Wachs, the G. Whitney Snyder Professor of Chemical Engineering, is collaborating with Robert Schlögl, director of the Fritz Haber Institute and the Max Planck Institute for Chemical Energy Conversion in Berlin.
They are examining two methods of producing hydrogen — the water-gas shift reaction and photocatalytic splitting of water.
Hydrogen, which can power engines or fuel cells without emitting greenhouse gases, is now produced by steam reforming of methane, a high-temperature, energy-intensive process.
“The economical production of hydrogen,” says Wachs, who directs Lehigh’s Operando Molecular Spectroscopy and Catalysis Research Lab, “will change the energy landscape of the world.”
Wachs and Schlögl are also studying the oxidation of ethylene to ethylene oxide, one of the top chemical intermediates produced in the world. They hope to increase the efficiency of ethylene oxide production while minimizing the formation of carbon dioxide, a by-product.

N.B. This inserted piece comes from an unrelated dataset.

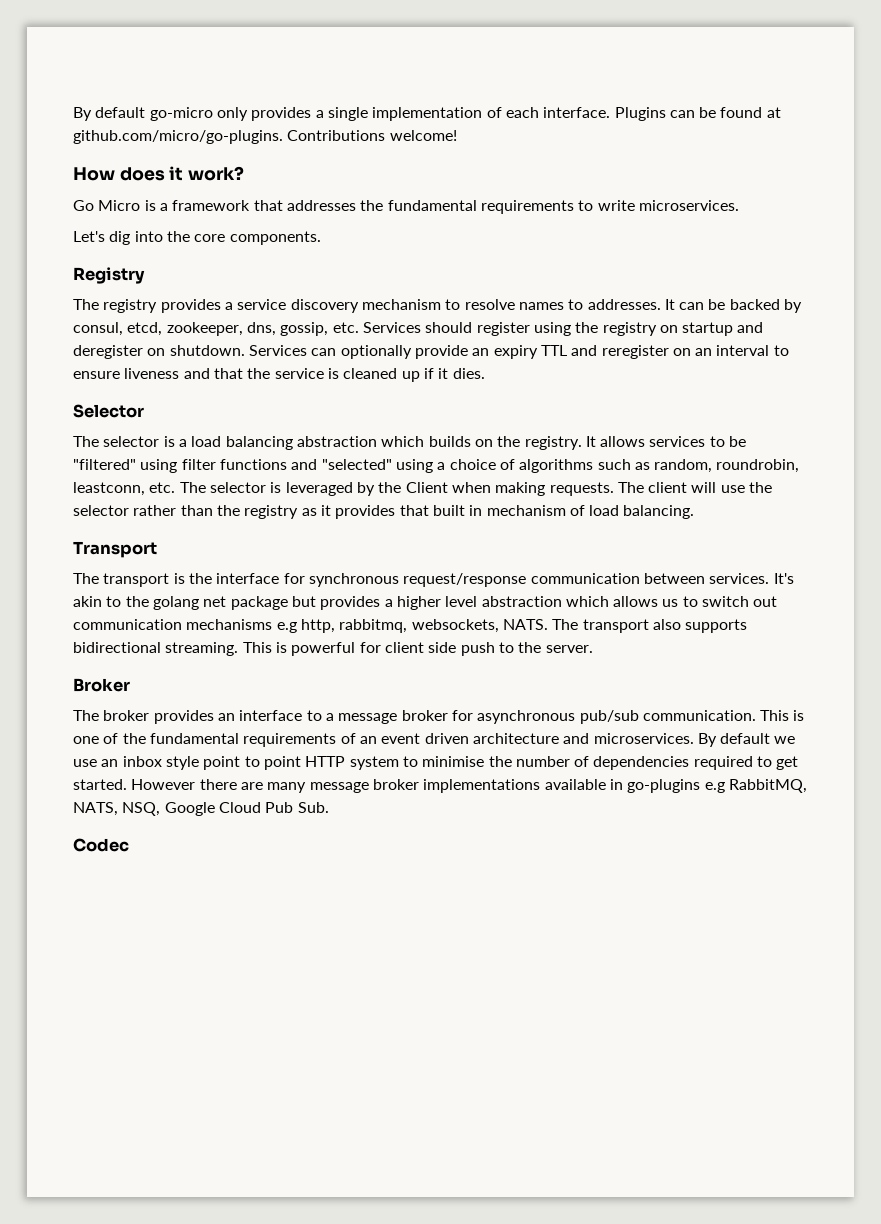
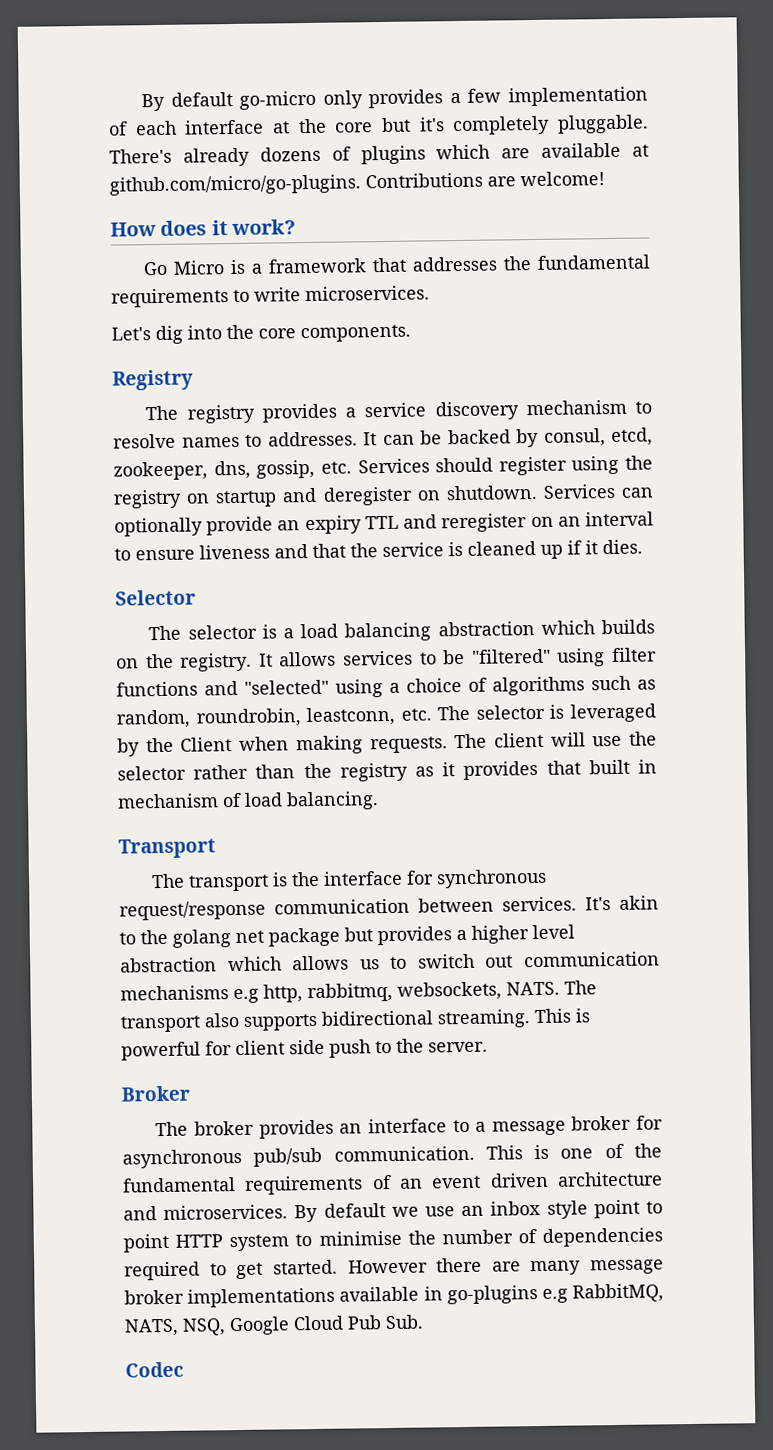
[327,107,368,121] single -> [467,88,502,103] few
[543,107,763,121] interface. Plugins can be found -> [184,114,649,136] [109,142,622,167] interface at the core but it's completely pluggable. There's already dozens of plugins which are available
(386, 135) none -> [487,176,516,187] are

“A decrease in CO2 formation,” says Wachs, “will have a significant impact on global warming.”
Wachs and Schlögl are leveraging their complementary capabilities. While Schlögl relies on synchrotronbased techniques, Wachs uses Raman, infrared and UV-visible and other optical spectroscopy methods, as well as chemical techniques.
Schlögl calls Wachs a “pioneer” in characterizing the molecular structure of catalysts and in designing materials with wide-ranging applications.
“Israel’s research has greatly stimulated the work of many German catalysis groups,” Schlögl says. “His extensive knowledge of fundamental and applied catalysis allows him to quickly assess research directions and their potential impacts, which makes him an outstanding source of information and new concepts.”
Wachs recently acquired a high-sensitivity, lowenergy ion-scattering spectrometer (HS-LEIS), one of a handful in the world, for identifying topmost surface atoms of solids (~0.3 nm), the layer responsible for many properties of solids.